Presenter: Adam DeVore, MD, MHS

Heart failure with reduced ejection fraction (HFrEF) affects over 3 million adults in the United States. Currently outcomes for these patients remain suboptimal with high rates of rehospitalization and death as well as a high burden of symptoms. This is due in part to insufficient use of guideline-directed medical therapy (GDMT) for HFrEF, according to Adam DeVore, MD, MHS, who presented on behalf of the CONNECT-HF Investigators and Committees.

Dr. DeVore said, “I would submit that this is not just a problem. It’s a major public health issue that requires immediate attention.”

Currently there are limited data available to inform best practices for hospital and post-discharge quality improvement initiatives. The CONNECT-HF study was designed as a pragmatic, prospective, cluster-randomized trial to assess the effect of a hospital and post-discharge quality improvement intervention compared with usual care.

The intervention used local quality improvement teams that already exist in hospitals. It focused on audit and feedback to hospitals on heart failure processes of care and outcomes as well as education and mentorship to hospitals by the CONNECT-HF Academy, a team of quality improvement and heart failure experts.

The primary hypothesis of the study was that the intervention would improve clinical outcomes and measure by rates of HF rehospitalization or death, and quality-of-care delivery over 12 months of follow-up compared with usual care.

The study was a cluster-randomized trial conducted only in the U.S., and the unit of randomization was the hospital. The study had co-primary endpoints, composite of heart failure rehospitalization or death, and change in an opportunity-based composite score for HF quality. It was designed to detect a 15% difference between intervention and usual care.

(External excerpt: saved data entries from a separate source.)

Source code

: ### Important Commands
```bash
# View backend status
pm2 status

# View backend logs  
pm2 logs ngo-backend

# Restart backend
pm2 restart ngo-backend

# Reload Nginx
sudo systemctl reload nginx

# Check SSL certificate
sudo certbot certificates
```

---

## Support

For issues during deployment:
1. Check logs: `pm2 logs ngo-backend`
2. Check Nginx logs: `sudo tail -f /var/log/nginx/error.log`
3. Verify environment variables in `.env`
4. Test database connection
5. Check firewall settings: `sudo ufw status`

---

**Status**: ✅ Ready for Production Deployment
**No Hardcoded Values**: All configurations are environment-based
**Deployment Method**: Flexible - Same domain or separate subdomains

The primary outcomes of the trial showed in the cumulative incidence of first heart failure rehospitalization or all-cause death, there was not a statistical significance between the usual care and intervention groups. In the opportunity-based composite quality scores (the number of quality successes divided by the number of opportunities for guideline-directed care), at both baseline and 12-month follow-up there again was no significant statistical difference between the two groups.

Dr. DeVore summarized by saying, “In this cluster-randomized trial of hospitals treating patients after a hospitalization for heart failure with reduced ejection fraction, a hospital and post-discharge quality improvement intervention that focused on clinician education and audit and feedback of heart failure quality of care did not meaningfully improve heart failure outcomes or care above the current quality improvement efforts.

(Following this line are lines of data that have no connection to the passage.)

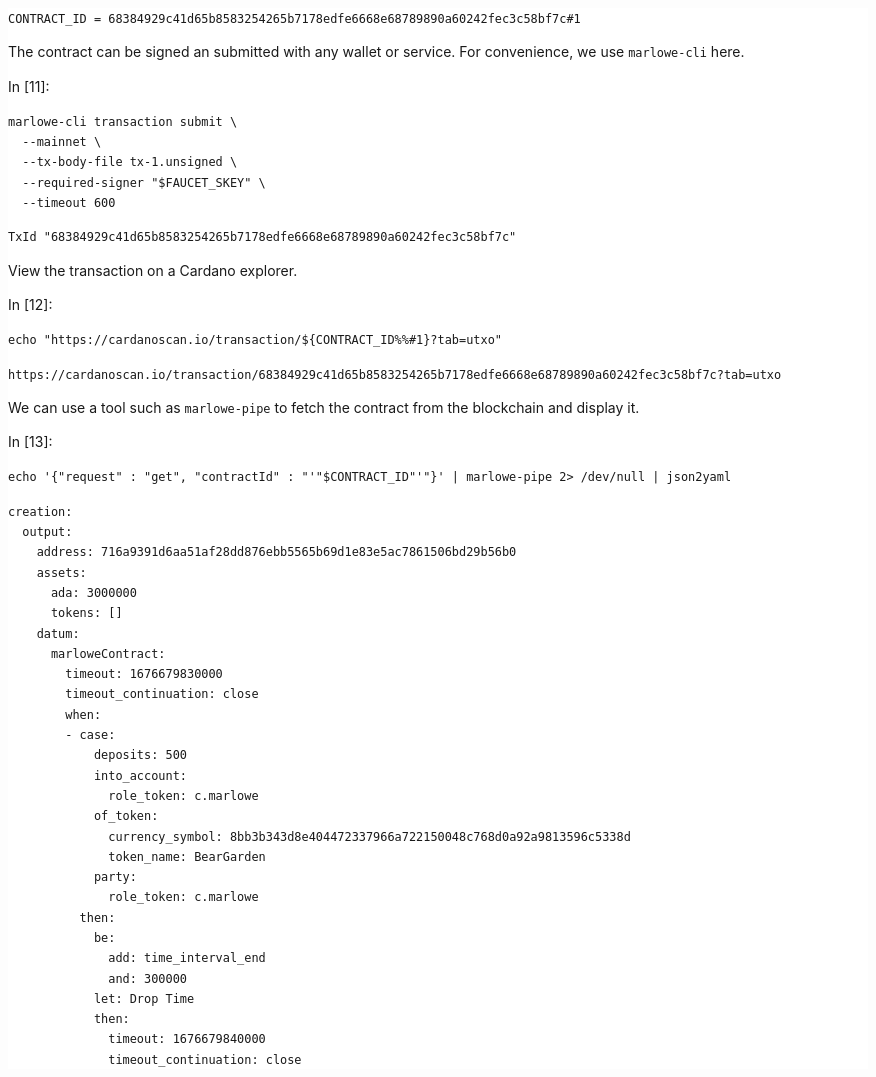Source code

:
 ```
CONTRACT_ID = 68384929c41d65b8583254265b7178edfe6668e68789890a60242fec3c58bf7c#1
```

The contract can be signed an submitted with any wallet or service. For convenience, we use `marlowe-cli` here.

In \[11]:

```
marlowe-cli transaction submit \
  --mainnet \
  --tx-body-file tx-1.unsigned \
  --required-signer "$FAUCET_SKEY" \
  --timeout 600
```

```
TxId "68384929c41d65b8583254265b7178edfe6668e68789890a60242fec3c58bf7c"
```

View the transaction on a Cardano explorer.

In \[12]:

```
echo "https://cardanoscan.io/transaction/${CONTRACT_ID%%#1}?tab=utxo"
```

```
https://cardanoscan.io/transaction/68384929c41d65b8583254265b7178edfe6668e68789890a60242fec3c58bf7c?tab=utxo
```

We can use a tool such as `marlowe-pipe` to fetch the contract from the blockchain and display it.

In \[13]:

```
echo '{"request" : "get", "contractId" : "'"$CONTRACT_ID"'"}' | marlowe-pipe 2> /dev/null | json2yaml
```

```
creation:
  output:
    address: 716a9391d6aa51af28dd876ebb5565b69d1e83e5ac7861506bd29b56b0
    assets:
      ada: 3000000
      tokens: []
    datum:
      marloweContract:
        timeout: 1676679830000
        timeout_continuation: close
        when:
        - case:
            deposits: 500
            into_account:
              role_token: c.marlowe
            of_token:
              currency_symbol: 8bb3b343d8e404472337966a722150048c768d0a92a9813596c5338d
              token_name: BearGarden
            party:
              role_token: c.marlowe
          then:
            be:
              add: time_interval_end
              and: 300000
            let: Drop Time
            then:
              timeout: 1676679840000
              timeout_continuation: close
```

He continued, saying he thinks there are some important clinical implications. First, the data again highlight the low rates of use of GDMT for HFrEF, including ace inhibitors, ARBs, ARNIs, evidence-based beta-blockers and MRAs. Dr. DeVore said he also thinks the study suggests new approaches are needed to improve care, not just in the hospital or clinic, but across the entire heart failure patient journey.

Adam DeVore, MD, MHS, reports research funding through his institution from Novartis and has provided consulting services for Novartis. CONNECT-HF was funded by Novartis through an investigator-initiated trial program.